All kinds of things are “forgotten” in The Memory Police, and it’s difficult to discern a pattern. Perfume, stamps, birds, emeralds, ribbon – unusually for a dystopia, nothing “forgotten” seems inherently dangerous. Props to Ogawa for foregoing the heavy-handed metaphor of “forgetting” journalism or books, but the seemingly random array of everyday objects targeted is a bit of a head-scratcher.
What’s more, the narrator of The Memory Police isn’t one of the Special People who – again, for reasons unexplained, other than a couple of lines of dialogue about how it “might be genetic” – can remember things after they’ve been “forgotten”. Her mother was one, and kept a stash of “forgotten” objects in her artist studio, before she was disappeared.
R, the narrator’s editor, also reveals himself to be one of these Special Rememberers, about a third of the way into the story. The narrator, fearing that he might meet the same fate as her mother, takes him into hiding in a fitted-for-purpose hidden room of her house.
With all these factors combined, The Memory Police is basically a dystopia told from the perspective of the Chosen One’s side-kick.
I really wanted to enjoy The Memory Police, and find the wonder and meaning in it that others seem to, but I couldn’t shake the feeling that it was missing something the whole way through. There’s no explicit reason given in the story for the existence of the Memory Police, or why they make the whole population forget these apparently random objects. Without a narrative justification, it was hard to get invested.

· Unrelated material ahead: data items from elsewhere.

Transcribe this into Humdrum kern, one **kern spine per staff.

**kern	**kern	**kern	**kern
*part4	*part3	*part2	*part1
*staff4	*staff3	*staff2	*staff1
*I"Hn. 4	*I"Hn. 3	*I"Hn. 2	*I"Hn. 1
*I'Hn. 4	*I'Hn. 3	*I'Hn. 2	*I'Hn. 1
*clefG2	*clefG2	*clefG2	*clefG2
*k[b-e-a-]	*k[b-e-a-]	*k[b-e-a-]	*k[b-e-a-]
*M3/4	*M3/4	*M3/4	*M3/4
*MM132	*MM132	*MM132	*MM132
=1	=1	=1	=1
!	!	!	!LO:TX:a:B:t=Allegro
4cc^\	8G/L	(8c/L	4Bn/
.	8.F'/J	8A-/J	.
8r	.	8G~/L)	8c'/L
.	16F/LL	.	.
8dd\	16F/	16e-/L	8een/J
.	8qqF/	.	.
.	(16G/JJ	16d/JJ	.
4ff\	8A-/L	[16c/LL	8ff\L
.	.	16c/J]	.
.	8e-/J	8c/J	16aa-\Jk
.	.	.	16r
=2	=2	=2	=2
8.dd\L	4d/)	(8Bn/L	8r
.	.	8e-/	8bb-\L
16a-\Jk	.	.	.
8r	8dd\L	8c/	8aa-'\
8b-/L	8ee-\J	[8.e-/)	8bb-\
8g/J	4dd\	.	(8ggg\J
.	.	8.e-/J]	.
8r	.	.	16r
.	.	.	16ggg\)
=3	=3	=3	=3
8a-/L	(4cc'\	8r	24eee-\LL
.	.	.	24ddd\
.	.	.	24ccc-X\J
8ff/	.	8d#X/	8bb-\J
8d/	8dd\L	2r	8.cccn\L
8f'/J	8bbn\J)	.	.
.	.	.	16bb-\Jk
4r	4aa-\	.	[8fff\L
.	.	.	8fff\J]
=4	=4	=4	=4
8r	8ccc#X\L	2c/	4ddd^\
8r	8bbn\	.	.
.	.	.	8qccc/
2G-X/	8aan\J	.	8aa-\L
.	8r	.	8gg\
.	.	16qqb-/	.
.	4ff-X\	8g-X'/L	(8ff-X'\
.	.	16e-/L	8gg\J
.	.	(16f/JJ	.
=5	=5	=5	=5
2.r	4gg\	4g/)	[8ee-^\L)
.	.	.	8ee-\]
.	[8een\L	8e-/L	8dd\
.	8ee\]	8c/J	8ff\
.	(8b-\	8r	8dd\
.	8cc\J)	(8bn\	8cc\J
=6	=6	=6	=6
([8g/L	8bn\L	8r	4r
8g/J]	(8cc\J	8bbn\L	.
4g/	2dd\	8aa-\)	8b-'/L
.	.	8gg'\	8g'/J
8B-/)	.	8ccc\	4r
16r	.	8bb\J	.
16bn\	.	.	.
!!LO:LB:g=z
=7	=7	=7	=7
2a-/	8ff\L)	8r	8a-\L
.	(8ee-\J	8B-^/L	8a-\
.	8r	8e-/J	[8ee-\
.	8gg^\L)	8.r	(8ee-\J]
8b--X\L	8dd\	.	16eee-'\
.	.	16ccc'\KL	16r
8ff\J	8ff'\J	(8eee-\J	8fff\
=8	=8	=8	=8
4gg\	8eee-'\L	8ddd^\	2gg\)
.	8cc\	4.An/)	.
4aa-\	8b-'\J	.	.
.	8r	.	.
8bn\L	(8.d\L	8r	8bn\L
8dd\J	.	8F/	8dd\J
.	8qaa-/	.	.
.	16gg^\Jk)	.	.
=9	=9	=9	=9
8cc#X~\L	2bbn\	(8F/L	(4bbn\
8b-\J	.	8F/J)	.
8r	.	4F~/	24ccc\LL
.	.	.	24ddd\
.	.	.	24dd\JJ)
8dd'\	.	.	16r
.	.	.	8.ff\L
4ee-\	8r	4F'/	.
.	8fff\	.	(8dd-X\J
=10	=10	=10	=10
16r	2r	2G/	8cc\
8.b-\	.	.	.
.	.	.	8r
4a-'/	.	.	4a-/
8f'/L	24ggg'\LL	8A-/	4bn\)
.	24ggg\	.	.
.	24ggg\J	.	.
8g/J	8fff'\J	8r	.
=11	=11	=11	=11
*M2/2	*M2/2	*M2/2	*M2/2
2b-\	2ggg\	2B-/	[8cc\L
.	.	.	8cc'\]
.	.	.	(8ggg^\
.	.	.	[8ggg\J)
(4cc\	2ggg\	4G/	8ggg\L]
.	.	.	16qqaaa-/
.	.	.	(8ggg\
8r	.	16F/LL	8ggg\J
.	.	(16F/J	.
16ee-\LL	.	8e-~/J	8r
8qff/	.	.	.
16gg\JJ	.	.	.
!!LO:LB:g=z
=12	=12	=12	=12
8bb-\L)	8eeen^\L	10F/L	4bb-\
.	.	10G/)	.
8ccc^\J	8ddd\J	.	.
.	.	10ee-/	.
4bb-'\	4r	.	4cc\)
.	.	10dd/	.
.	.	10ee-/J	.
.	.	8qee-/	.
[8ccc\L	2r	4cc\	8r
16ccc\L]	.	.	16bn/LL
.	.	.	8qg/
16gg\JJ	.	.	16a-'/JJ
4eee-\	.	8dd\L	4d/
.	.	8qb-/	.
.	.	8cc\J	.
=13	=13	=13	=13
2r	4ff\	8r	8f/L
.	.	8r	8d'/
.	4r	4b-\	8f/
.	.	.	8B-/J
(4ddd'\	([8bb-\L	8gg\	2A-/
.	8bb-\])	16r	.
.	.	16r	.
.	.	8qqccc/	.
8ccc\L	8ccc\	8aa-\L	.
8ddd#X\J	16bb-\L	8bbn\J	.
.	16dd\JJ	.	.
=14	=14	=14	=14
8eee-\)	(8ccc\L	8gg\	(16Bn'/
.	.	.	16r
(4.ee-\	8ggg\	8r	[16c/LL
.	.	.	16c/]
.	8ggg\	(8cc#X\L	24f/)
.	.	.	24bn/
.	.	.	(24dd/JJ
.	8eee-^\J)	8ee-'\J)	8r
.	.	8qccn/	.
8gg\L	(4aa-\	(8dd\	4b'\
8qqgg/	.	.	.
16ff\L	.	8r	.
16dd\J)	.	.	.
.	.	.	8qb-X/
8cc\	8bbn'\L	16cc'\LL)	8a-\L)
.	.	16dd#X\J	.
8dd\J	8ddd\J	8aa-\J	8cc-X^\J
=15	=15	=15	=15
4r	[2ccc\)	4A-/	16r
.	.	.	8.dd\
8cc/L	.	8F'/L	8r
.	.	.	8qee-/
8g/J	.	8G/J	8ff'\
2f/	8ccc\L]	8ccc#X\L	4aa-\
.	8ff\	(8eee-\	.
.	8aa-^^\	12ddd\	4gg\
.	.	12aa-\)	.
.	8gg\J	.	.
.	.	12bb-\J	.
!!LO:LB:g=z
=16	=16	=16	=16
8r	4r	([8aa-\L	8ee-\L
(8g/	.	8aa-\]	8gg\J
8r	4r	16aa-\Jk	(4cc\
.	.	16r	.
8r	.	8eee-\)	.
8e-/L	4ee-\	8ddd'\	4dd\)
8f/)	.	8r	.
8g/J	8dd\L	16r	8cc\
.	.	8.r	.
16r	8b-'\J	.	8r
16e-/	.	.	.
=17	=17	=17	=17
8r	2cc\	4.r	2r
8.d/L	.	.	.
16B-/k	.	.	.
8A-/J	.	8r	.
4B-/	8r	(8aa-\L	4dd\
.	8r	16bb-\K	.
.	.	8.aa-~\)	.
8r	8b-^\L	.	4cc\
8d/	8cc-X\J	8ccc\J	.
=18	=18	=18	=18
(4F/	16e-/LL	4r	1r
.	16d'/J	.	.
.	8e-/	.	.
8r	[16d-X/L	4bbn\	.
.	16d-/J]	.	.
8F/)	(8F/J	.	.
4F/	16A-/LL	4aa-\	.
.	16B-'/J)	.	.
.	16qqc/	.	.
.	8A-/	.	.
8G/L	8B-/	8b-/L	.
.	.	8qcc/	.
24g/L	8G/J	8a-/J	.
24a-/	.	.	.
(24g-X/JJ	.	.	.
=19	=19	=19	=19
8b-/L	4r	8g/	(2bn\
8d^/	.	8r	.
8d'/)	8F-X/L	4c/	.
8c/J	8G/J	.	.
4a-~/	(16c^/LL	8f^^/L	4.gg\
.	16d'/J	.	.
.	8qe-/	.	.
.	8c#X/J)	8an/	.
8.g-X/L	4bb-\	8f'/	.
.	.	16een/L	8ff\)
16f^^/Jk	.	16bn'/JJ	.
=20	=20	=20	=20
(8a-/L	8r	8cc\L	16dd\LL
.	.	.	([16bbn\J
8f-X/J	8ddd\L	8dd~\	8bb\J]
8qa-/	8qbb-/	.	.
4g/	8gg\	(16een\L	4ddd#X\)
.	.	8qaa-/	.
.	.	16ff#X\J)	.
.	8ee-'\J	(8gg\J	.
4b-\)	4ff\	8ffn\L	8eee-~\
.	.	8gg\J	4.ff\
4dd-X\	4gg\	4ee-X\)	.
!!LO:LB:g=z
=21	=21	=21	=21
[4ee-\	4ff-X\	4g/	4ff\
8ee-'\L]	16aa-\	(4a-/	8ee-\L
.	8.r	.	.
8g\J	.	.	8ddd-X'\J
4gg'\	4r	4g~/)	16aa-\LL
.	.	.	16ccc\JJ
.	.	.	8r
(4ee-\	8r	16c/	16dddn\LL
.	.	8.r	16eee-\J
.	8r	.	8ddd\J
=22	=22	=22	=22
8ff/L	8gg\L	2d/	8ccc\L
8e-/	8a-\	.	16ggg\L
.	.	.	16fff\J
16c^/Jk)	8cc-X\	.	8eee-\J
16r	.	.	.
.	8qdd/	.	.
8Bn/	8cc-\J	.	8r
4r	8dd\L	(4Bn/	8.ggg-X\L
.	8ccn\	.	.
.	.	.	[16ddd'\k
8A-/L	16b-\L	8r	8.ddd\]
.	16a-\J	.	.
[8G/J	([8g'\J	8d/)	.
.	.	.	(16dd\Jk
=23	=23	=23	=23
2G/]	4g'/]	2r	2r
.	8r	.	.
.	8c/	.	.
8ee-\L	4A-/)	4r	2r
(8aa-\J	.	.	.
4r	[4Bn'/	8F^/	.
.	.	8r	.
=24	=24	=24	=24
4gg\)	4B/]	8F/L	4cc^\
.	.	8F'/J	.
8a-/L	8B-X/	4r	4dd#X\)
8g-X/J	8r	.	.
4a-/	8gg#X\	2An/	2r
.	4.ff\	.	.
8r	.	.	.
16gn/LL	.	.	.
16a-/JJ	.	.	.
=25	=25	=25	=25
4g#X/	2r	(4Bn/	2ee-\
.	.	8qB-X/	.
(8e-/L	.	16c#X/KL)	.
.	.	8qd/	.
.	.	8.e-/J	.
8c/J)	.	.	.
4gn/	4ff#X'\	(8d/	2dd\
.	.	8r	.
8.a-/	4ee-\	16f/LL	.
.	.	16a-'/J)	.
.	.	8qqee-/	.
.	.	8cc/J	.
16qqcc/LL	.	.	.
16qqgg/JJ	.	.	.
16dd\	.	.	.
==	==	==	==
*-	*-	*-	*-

Don’t get me wrong: the writing is great, the translation is well done, the characters and the setting are believable and well-crafted… it’s just missing something. I wish Ogawa had used something more than bog-standard suspense (about whether R would be discovered in hiding) to draw us in.
I don’t want to spoil the ending for people who haven’t read The Memory Police as yet, so I’ll say this on an IYKYK basis: I feel like the dramatic conclusion was meant to be shocking or significant or moving… but I couldn’t drum up anything more than mild interest. I suppose it felt a bit “too little, too late”, given how little I’d felt engaged by the story up to that point.
But, maybe it’s just me. The Memory Police was named a finalist in the 2019 National Book Award for Translated Literature, as well as making the shortlist for the 2020 International Booker Prize. It was also a finalist in the World Fantasy Award that same year. So, don’t let my underwhelmed response persuade you. Give it a go, and hopefully you’ll be able to tell me what I’ve missed!
My favourite Amazon reviews of The Memory Police:
- “Depressing. R’s disregard for his wife and child was appalling.
Book summary: Crazy lady who writes about crazy lady who writes about crazy lady, all fixated on hands” – Roger N Gallion - “This book was weird and never felt like it had a point. Ok if you like really strange stories.” – M in Marble
- “So I read this book as a suggestion from Kindle. It said that it was a science fiction book, and gave the premise. This is not a science fiction novel. I am not even sure it’s a fiction novel per se. It’s a poem.” – Rob McNeil
August 16, 2022 at 8:58 PM
I bought this several years ago while at a conference, and I feel very embarrassed for myself that I still haven’t read it. I have heard mixed things about it, but I like the premise and am hoping that will carry me through.
August 18, 2022 at 6:25 PM
Yes! The premise is what first caught my eye, too!